Im Sinne einer besseren Steuerung und schnelleren Terminvergabe soll ein verbindliches Primärarztsystem eingeführt werden; dies soll das Personal in den Praxen entlasten und den Zugang zu Fachärzten „bedarfsgerecht gestalten“. Im Rahmen der Hausarztzentrierten Versorgung, aber auch im Kollektivvertrag gilt die „freie Arztwahl durch Haus- und Kinderärzte“. Ausnahmen soll es für Augenheilkunde und die Gynäkologie sowie für Patientinnen und Patienten mit einer spezifischen schweren chronischen Erkrankung geben.

Öffnung der Kliniken

Die Termingarantie soll dann wie folgt funktionieren: Die Primärärzte oder die von den Kassenärztlichen Vereinigungen (KVen) betriebene Hotline 116 117 stellen den medizinisch notwendigen Bedarf für einen Facharzttermin fest und legen den dafür notwendigen Zeitkorridor fest. „Wir verpflichten die KV, diese Termine zu vermitteln. Gelingt dies nicht, wird der Facharztzugang im Krankenhaus ambulant für diese Patientinnen und Patienten ermöglicht.“

Ersteinschätzung per Videosprechstunde

Eine strukturierte Ersteinschätzung soll auch über digitale Wege in Verbindung mit Telemedizin ermöglicht werden. „Wir stärken die sektorenübergreifende Versorgung. Im Zuge dessen entwickeln wir die Hybrid-DRGs weiter und ermöglichen sie umfassend. Damit verschränken wir Angebote im ambulanten und stationären Bereich.“ Andererseits soll endlich die schon lange angekündigte Regulierung von Investoren-MVZ (iMVZ) kommen.

Was die Niederlassung angeht, sollen die Länder in den Zulassungsausschüssen eine „ausschlaggebende Stimme“ erhalten; die Bedarfsplanung soll kleinteiliger werden. „Wir schaffen einen Fairnessausgleich zwischen über- und unterversorgten Gebieten: Wir entbudgetieren die Fachärzte in unterversorgten Gebieten.“ Dort sollen auch universitäre Lehrpraxen vereinfacht ausgebracht werden.

Honorar wird umverteilt

In absehbar oder tatsächlich unterversorgten Gebieten soll es Zuschläge geben, in überversorgten Gebieten entsprechende Abschläge.
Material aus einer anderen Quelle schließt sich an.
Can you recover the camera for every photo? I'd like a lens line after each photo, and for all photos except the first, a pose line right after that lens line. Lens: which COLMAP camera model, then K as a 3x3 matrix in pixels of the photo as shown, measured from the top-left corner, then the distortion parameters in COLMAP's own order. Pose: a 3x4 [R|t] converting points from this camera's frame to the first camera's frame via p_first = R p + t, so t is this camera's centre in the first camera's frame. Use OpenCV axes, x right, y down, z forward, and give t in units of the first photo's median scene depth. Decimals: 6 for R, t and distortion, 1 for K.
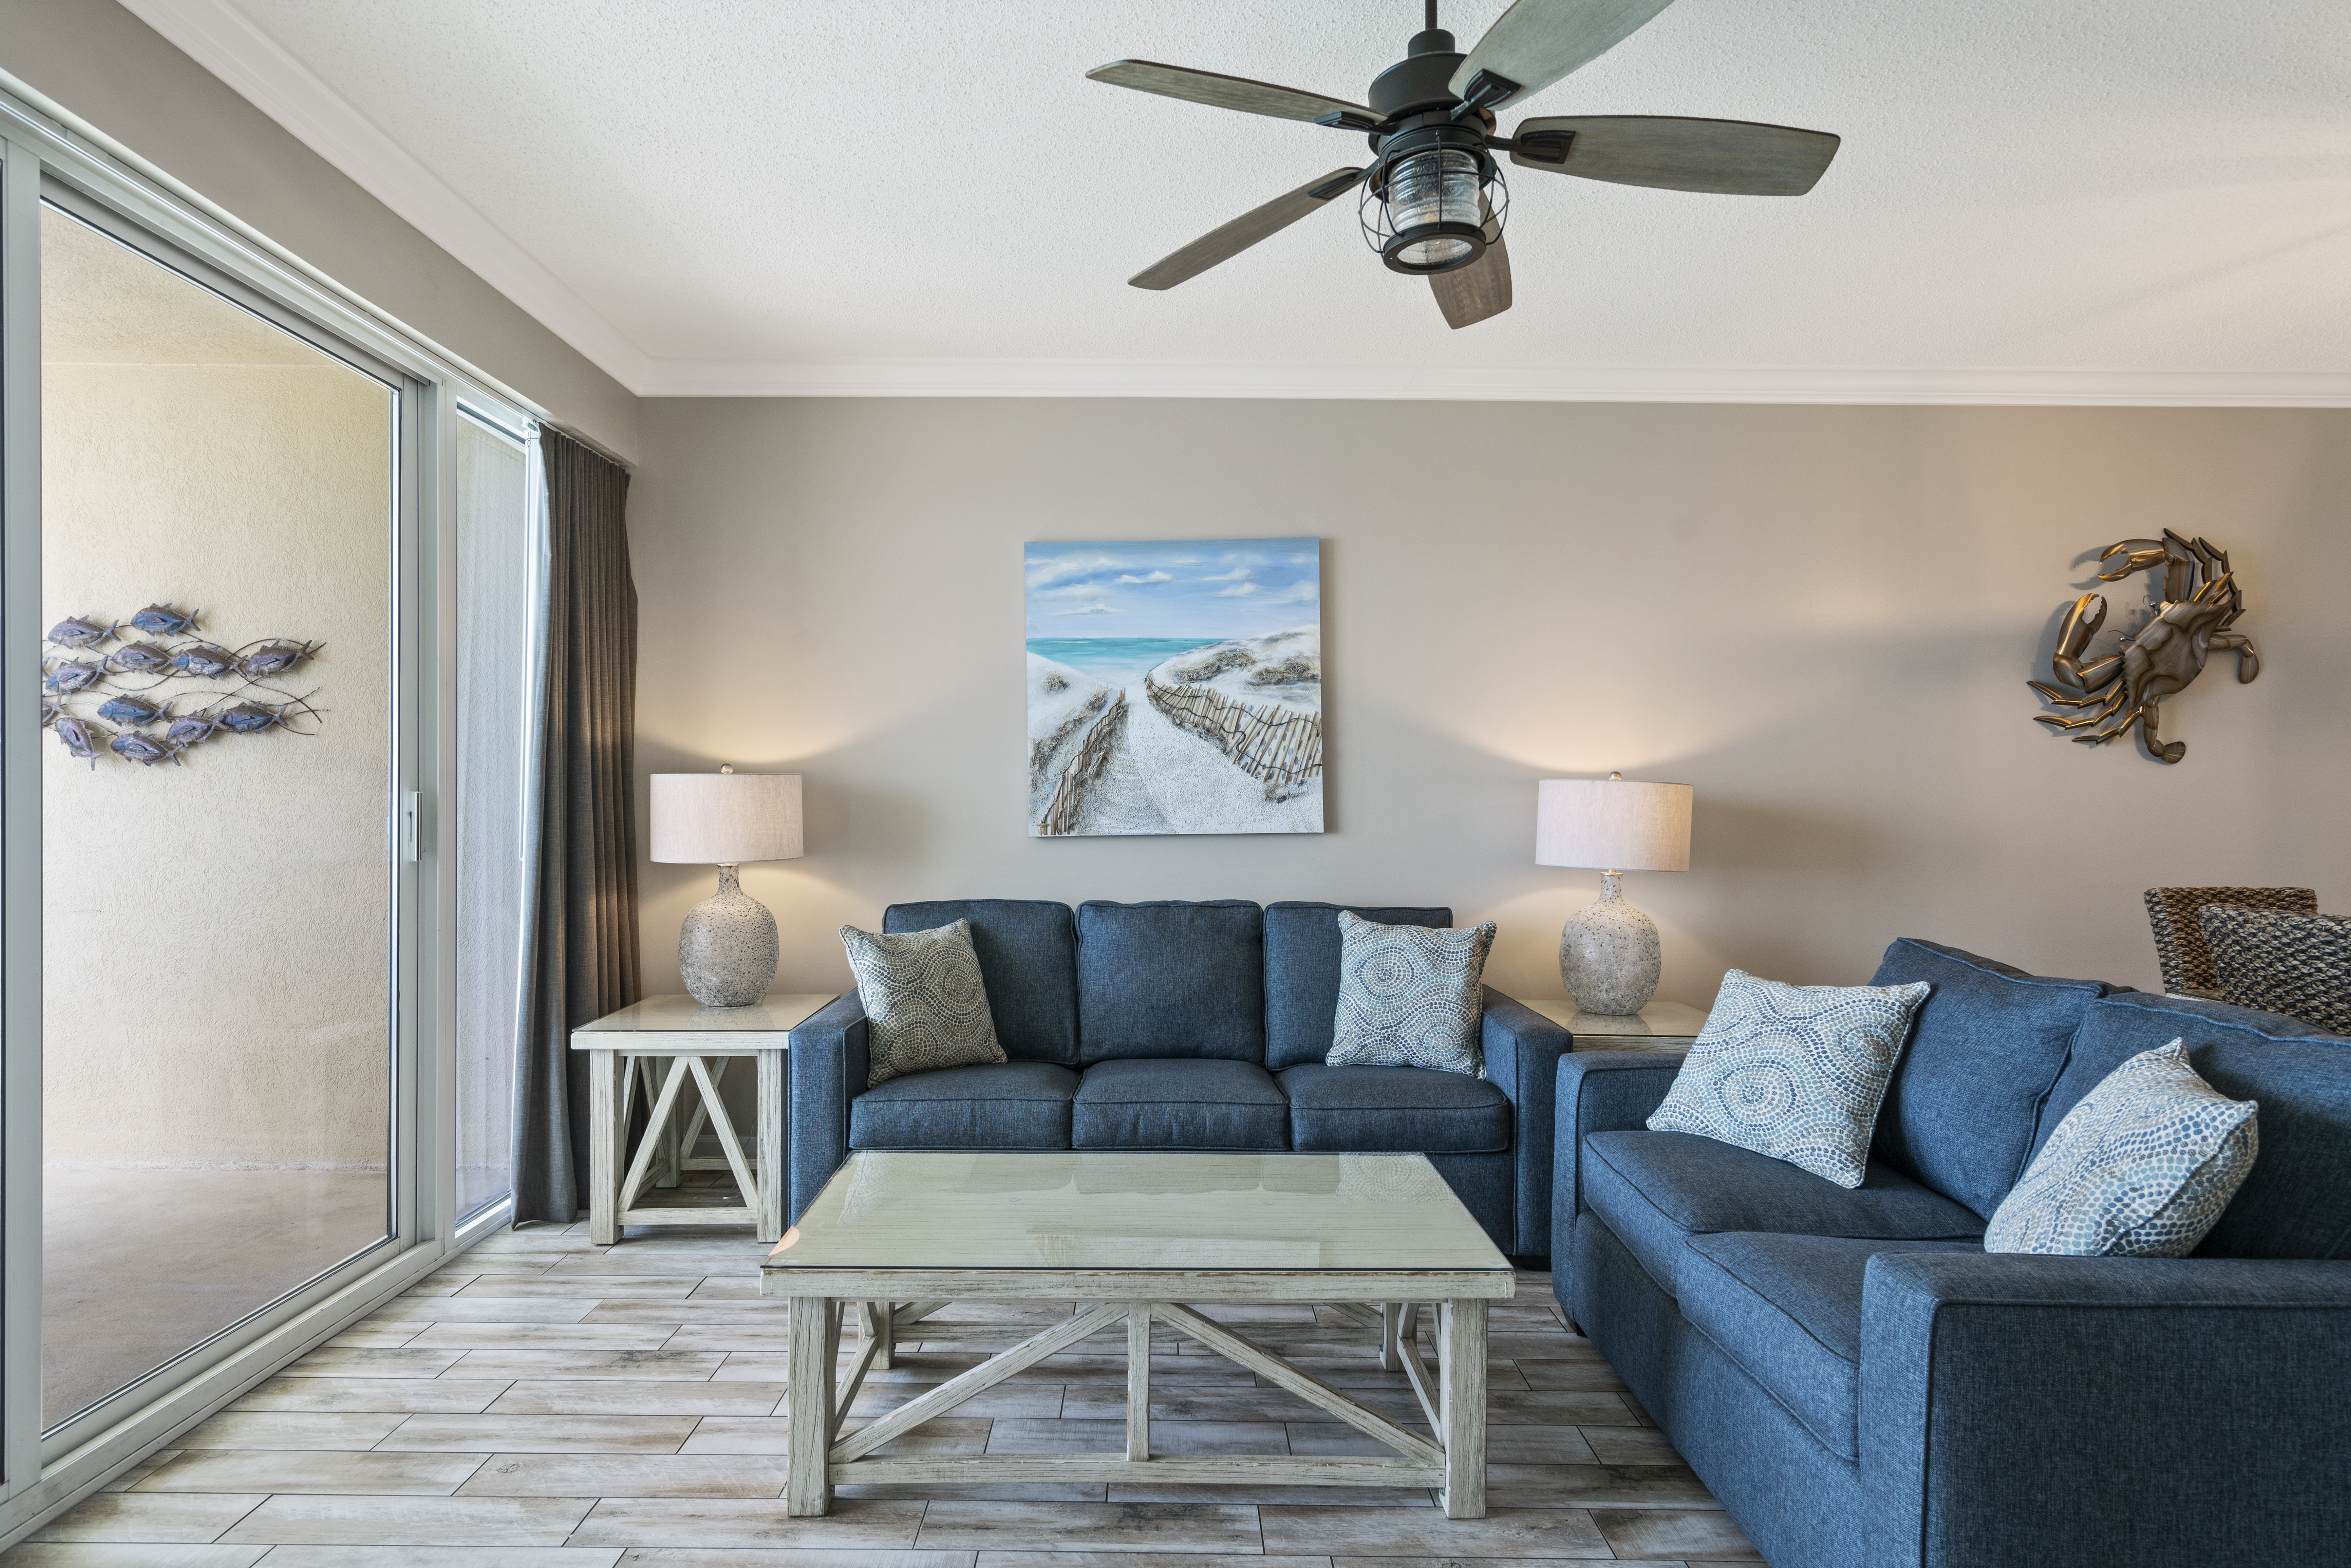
lens RADIAL K [[1288.5, 0, 1148.4], [0, 1288.5, 809.0], [0, 0, 1]] dist [-0.000150, 0.001067]
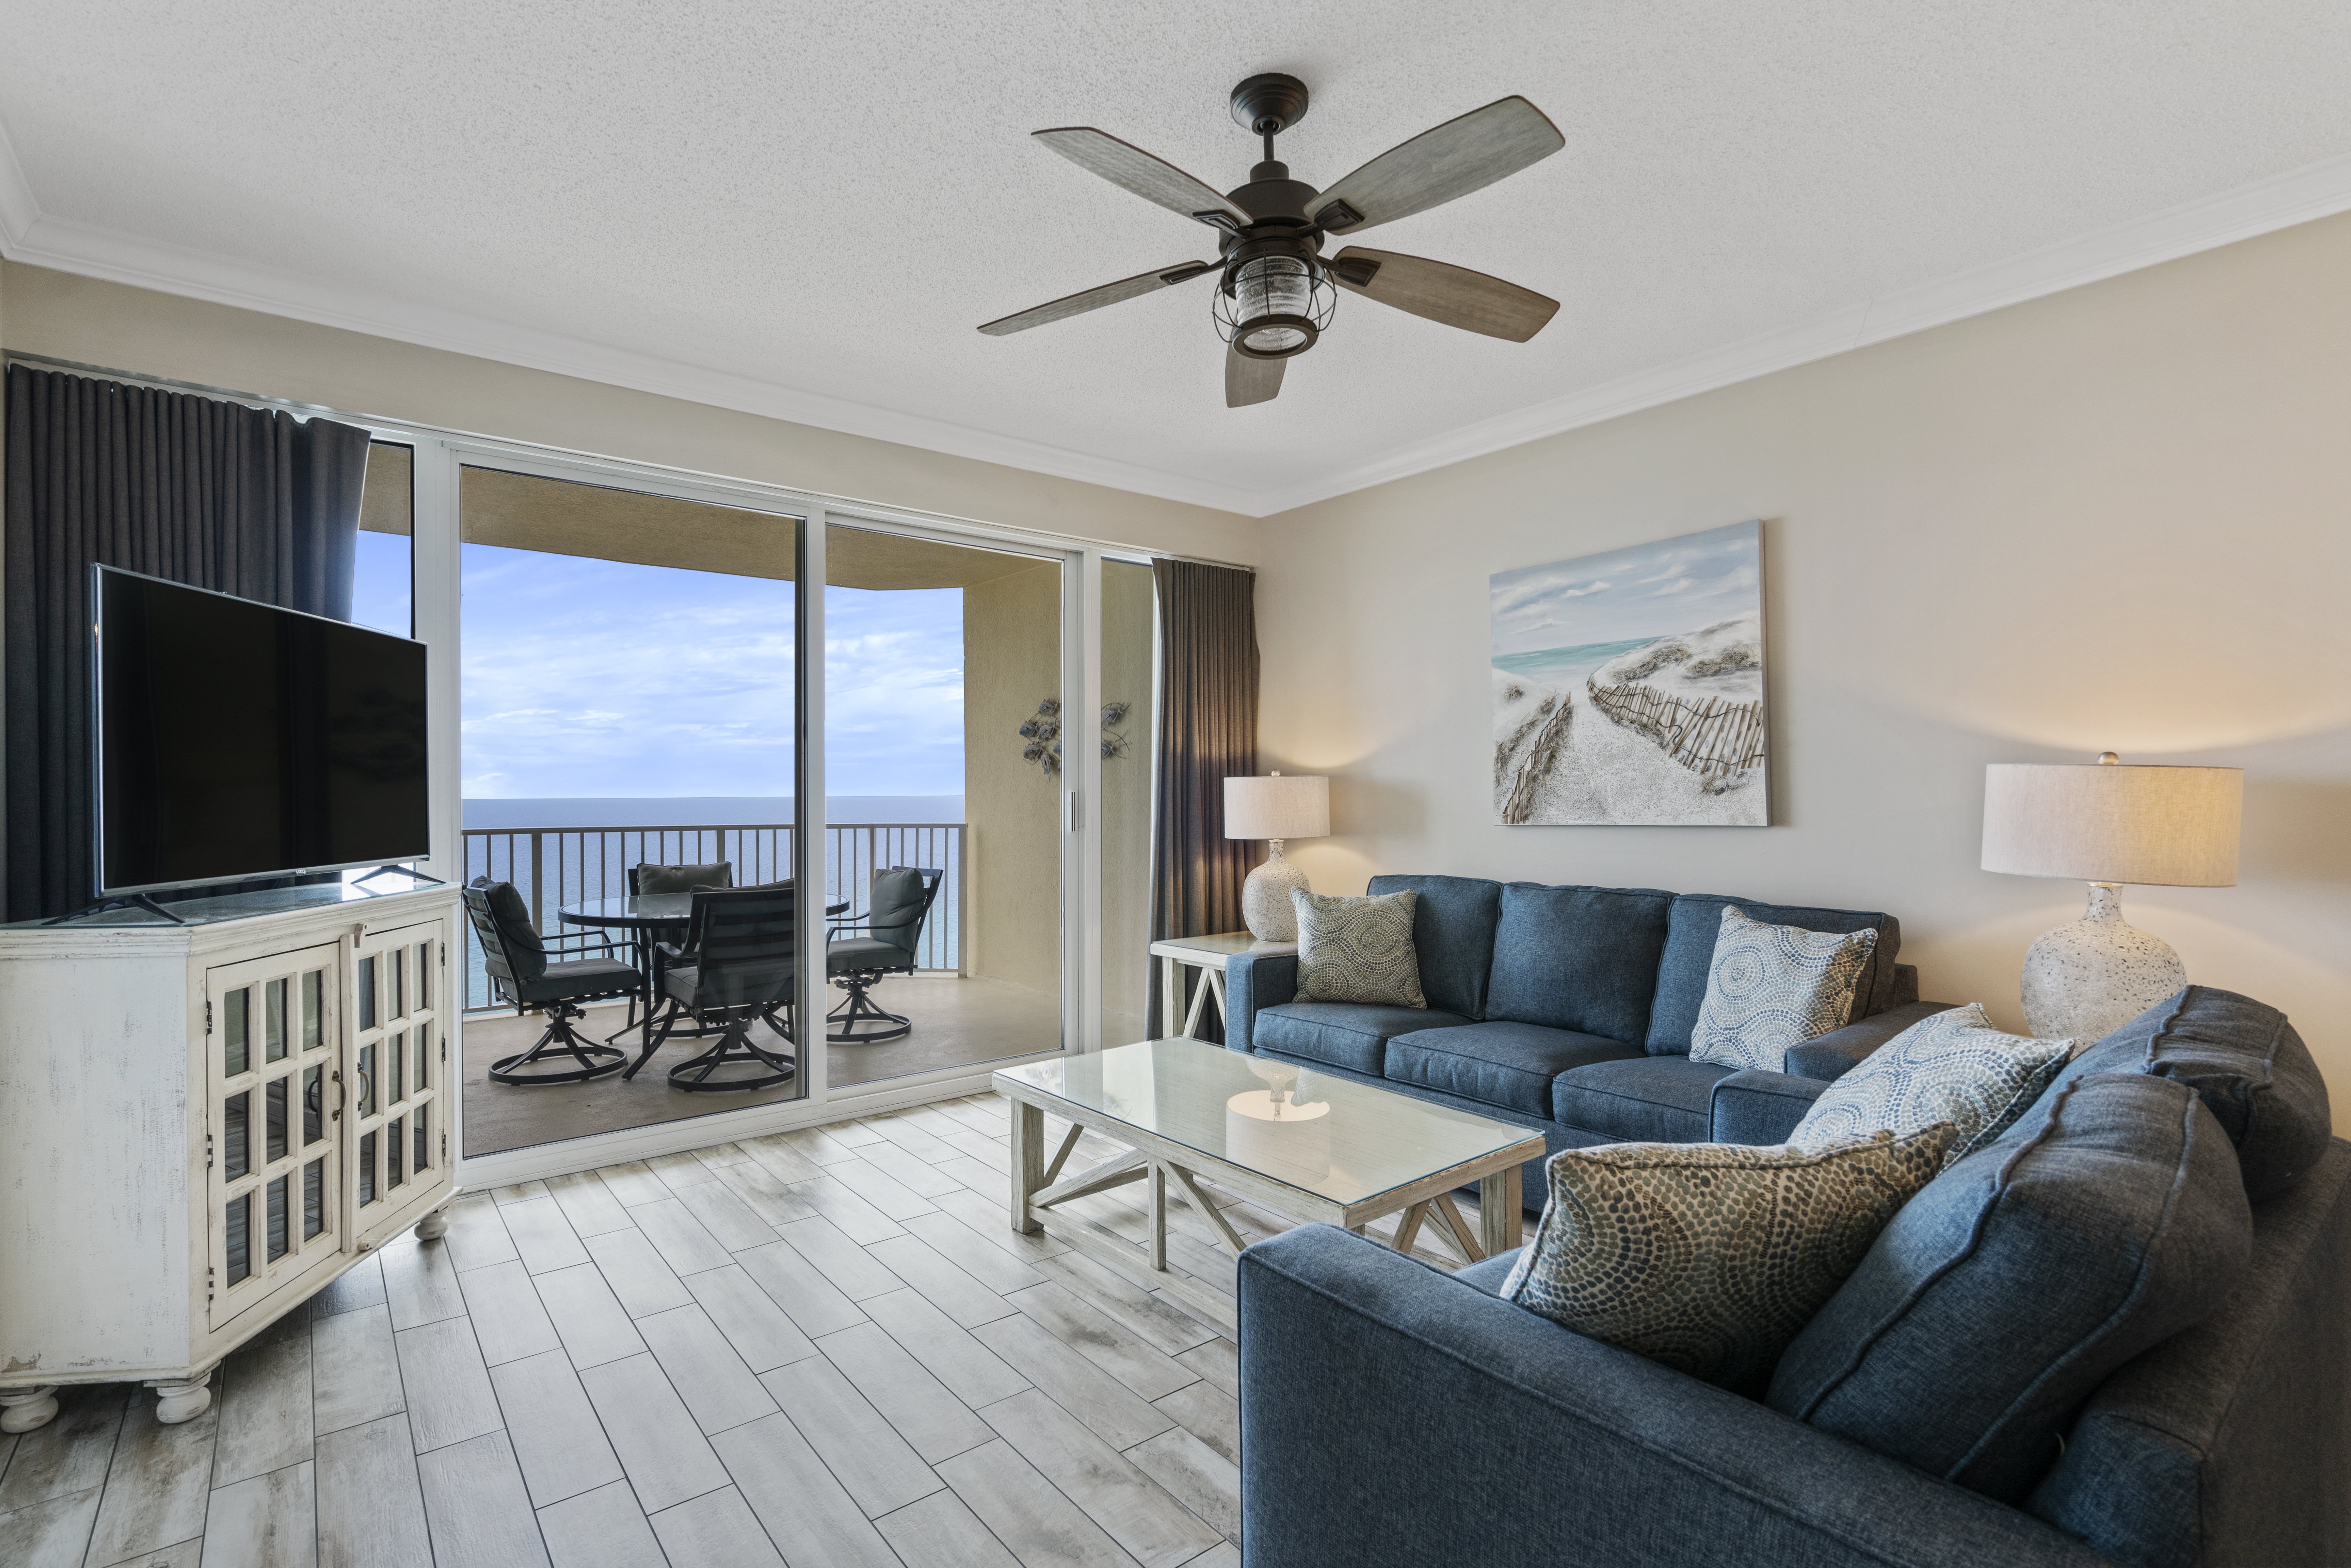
lens RADIAL K [[1076.7, 0, 1142.1], [0, 1076.7, 795.7], [0, 0, 1]] dist [-0.003599, 0.000332]
pose [[0.622254, -0.005670, -0.782795, 0.474885], [-0.001507, 0.999963, -0.008441, 0.003404], [0.782814, 0.006432, 0.622223, 0.139674]]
Von mehr als 120 Prozent ist die Rede. „Dabei definieren wir auch den Versorgungsauftrag und ermöglichen den Ländern, die Bedarfsplanung für Zahnärzte selbst vorzunehmen.“

„Wir stärken die Kompetenzen der Gesundheitsberufe in der Praxis“, heißt es weiter. Zudem sollen mehr Ärztinnen und Ärzte ihre Weiterbildung in der Allgemeinmedizin in einer Arztpraxis absolvieren können, nämlich zwei pro Weiterbilder. Die Kapazitäten der Weiterbildungsstellen für Kinderärzt:innen sollen ebenfalls ausgebaut werden.